APPOINTMENT OF THE MEMBERS OF THE BOARD OF DIRECTORS
The Board of Directors shall be appointed in accordance with article 13 of the Articles of Association, which should be consulted on this topic. The abstract of article 13 is also included in the Report by the Board of Directors on the items of the Shareholders’ Meeting agenda, available in this section of the website.
The directors are appointed by the General Meeting on the basis of lists submitted by shareholders, which must list the candidates with progressive numbers.
Only shareholders which, alone or together with other shareholders, represent at least 2.5% of the share capital may submit lists, as set forth by CONSOB resolution no. 19856 of 25 January 2017. Each shareholder may not submit more than one list, even through third parties or through a trust company.

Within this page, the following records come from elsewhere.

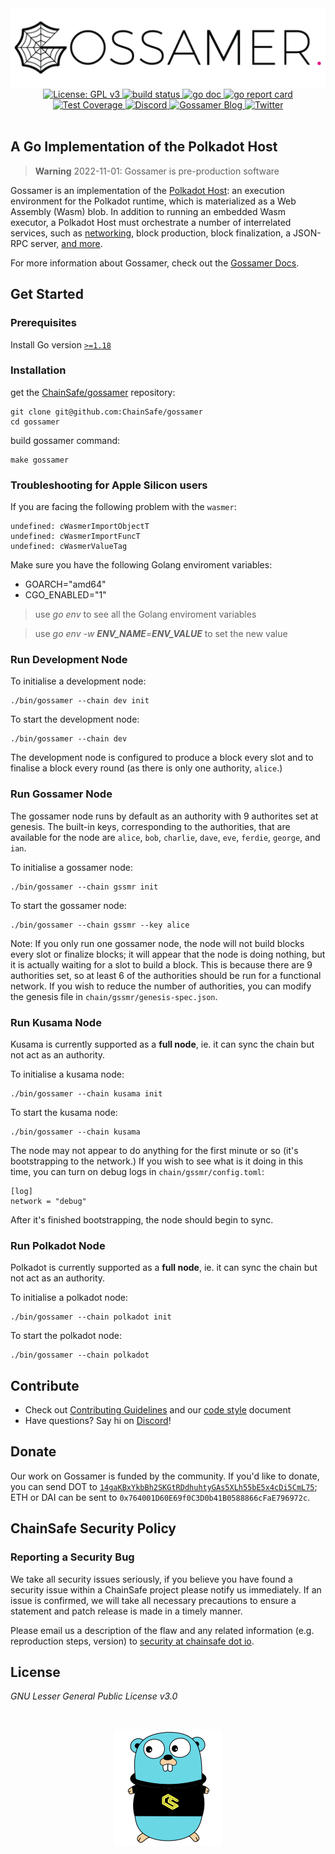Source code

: <div align="center">
  <img alt="Gossamer logo" src="/docs/docs/assets/img/gossamer_banner.png" width="600" />
</div>
<div align="center">
  <a href="https://www.gnu.org/licenses/gpl-3.0">
    <img alt="License: GPL v3" src="https://img.shields.io/badge/License-GPLv3-blue.svg?style=for-the-badge&label=License" height="20"/>
  </a>
    <a href="https://github.com/ChainSafe/gossamer/actions">
    <img alt="build status" src="https://img.shields.io/github/workflow/status/ChainSafe/gossamer/build?branch=development&style=for-the-badge&logo=github&label=build" height="20"/>
  </a>
  <a href="https://godoc.org/github.com/ChainSafe/gossamer">
    <img alt="go doc" src="http://img.shields.io/badge/godoc-reference-5272B4.svg?style=for-the-badge" height="20" />
  </a>
  <a href="https://goreportcard.com/report/github.com/ChainSafe/gossamer">
    <img alt="go report card" src="https://goreportcard.com/badge/github.com/ChainSafe/gossamer?style=for-the-badge" height="20" />
  </a>
</div>
<div align="center">
  <a href="https://app.codecov.io/gh/ChainSafe/gossamer">
    <img alt="Test Coverage" src="https://img.shields.io/codecov/c/github/ChainSafe/gossamer/development?style=for-the-badge" height="20" />
  </a>
    <a href="https://discord.gg/zy8eRF7FG2">
    <img alt="Discord" src="https://img.shields.io/discord/593655374469660673.svg?style=for-the-badge&label=Discord&logo=discord" height="20"/>
  </a>
  <a href="https://medium.com/chainsafe-systems/tagged/polkadot">
    <img alt="Gossamer Blog" src="https://img.shields.io/badge/Medium-grey?style=for-the-badge&logo=medium" height="20" />
  </a>
    <a href="https://medium.com/chainsafe-systems/tagged/polkadot">
    <img alt="Twitter" src="https://img.shields.io/twitter/follow/chainsafeth?color=blue&label=follow&logo=twitter&style=for-the-badge" height="20"/>
  </a>
</div>
<br />

## A Go Implementation of the Polkadot Host

> **Warning**
> 2022-11-01: Gossamer is pre-production software

Gossamer is an implementation of the [Polkadot Host](https://wiki.polkadot.network/docs/learn-polkadot-host): an execution environment for the Polkadot runtime, which is materialized as a Web Assembly (Wasm) blob.  In addition to running an embedded Wasm executor, a Polkadot Host must orchestrate a number of interrelated services, such as [networking](dot/network/README.md), block production, block finalization, a JSON-RPC server, [and more](cmd/gossamer/README.md).

For more information about Gossamer, check out the [Gossamer Docs](https://ChainSafe.github.io/gossamer).

## Get Started

### Prerequisites

Install Go version [`>=1.18`](https://go.dev/dl/#go1.18)

### Installation

get the [ChainSafe/gossamer](https://github.com/ChainSafe/gossamer) repository:

```
git clone git@github.com:ChainSafe/gossamer
cd gossamer
```

build gossamer command:

```
make gossamer
```

### Troubleshooting for Apple Silicon users

If you are facing the following problem with the `wasmer`:

```
undefined: cWasmerImportObjectT
undefined: cWasmerImportFuncT
undefined: cWasmerValueTag
```

Make sure you have the following Golang enviroment variables:

- GOARCH="amd64"
- CGO_ENABLED="1"

> use _go env_ to see all the Golang enviroment variables

> use _go env -w **ENV_NAME**=**ENV_VALUE**_ to set the new value

### Run Development Node

To initialise a development node:

```
./bin/gossamer --chain dev init
```

To start the development node:

```
./bin/gossamer --chain dev
```

The development node is configured to produce a block every slot and to finalise a block every round (as there is only one authority, `alice`.)

### Run Gossamer Node

The gossamer node runs by default as an authority with 9 authorites set at genesis. The built-in keys, corresponding to the authorities, that are available for the node are `alice`, `bob`, `charlie`, `dave`, `eve`, `ferdie`, `george`, and `ian`.

To initialise a gossamer node:

```
./bin/gossamer --chain gssmr init
```

To start the gossamer node:

```
./bin/gossamer --chain gssmr --key alice
```

Note: If you only run one gossamer node, the node will not build blocks every slot or finalize blocks; it will appear that the node is doing nothing, but it is actually waiting for a slot to build a block. This is because there are 9 authorities set, so at least 6 of the authorities should be run for a functional network. If you wish to reduce the number of authorities, you can modify the genesis file in `chain/gssmr/genesis-spec.json`.

### Run Kusama Node

Kusama is currently supported as a **full node**, ie. it can sync the chain but not act as an authority.

To initialise a kusama node:

```
./bin/gossamer --chain kusama init
```

To start the kusama node:

```
./bin/gossamer --chain kusama
```

The node may not appear to do anything for the first minute or so (it's bootstrapping to the network.) If you wish to see what is it doing in this time, you can turn on debug logs in `chain/gssmr/config.toml`:

```
[log]
network = "debug"
```

After it's finished bootstrapping, the node should begin to sync.

### Run Polkadot Node

Polkadot is currently supported as a **full node**, ie. it can sync the chain but not act as an authority.

To initialise a polkadot node:

```
./bin/gossamer --chain polkadot init
```

To start the polkadot node:

```
./bin/gossamer --chain polkadot
```

## Contribute

- Check out [Contributing Guidelines](.github/CONTRIBUTING.md) and our [code style](.github/CODE_STYLE.md) document
- Have questions? Say hi on [Discord](https://discord.gg/Xdc5xjE)!

## Donate

Our work on Gossamer is funded by the community. If you'd like to donate, you can send DOT to
[`14gaKBxYkbBh2SKGtRDdhuhtyGAs5XLh55bE5x4cDi5CmL75`](https://polkadot.subscan.io/account/14gaKBxYkbBh2SKGtRDdhuhtyGAs5XLh55bE5x4cDi5CmL75);
ETH or DAI can be sent to `0x764001D60E69f0C3D0b41B0588866cFaE796972c`.

## ChainSafe Security Policy

### Reporting a Security Bug

We take all security issues seriously, if you believe you have found a security issue within a ChainSafe
project please notify us immediately. If an issue is confirmed, we will take all necessary precautions
to ensure a statement and patch release is made in a timely manner.

Please email us a description of the flaw and any related information (e.g. reproduction steps, version) to
[security at chainsafe dot io](mailto:security@chainsafe.io).

## License

_GNU Lesser General Public License v3.0_

<br />
<p align="center">
 <img src="/docs/docs/assets/img/chainsafe_gopher.png">
</p>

Each candidate may be submitted on only one list, under penalty of ineligibility.
The candidate lists, signed by the shareholder or by the shareholders that submit them, must be submitted along with the required documentation to the Company's registered office to the attention of the Legal Dept. by the shareholders that submit them, by and not after 26 March 2017. In order to prove ownership of a number of shares necessary for submitting the lists, the shareholders must submit the dedicated certification proving the ownership of the number of shares represented by 30 March 2017.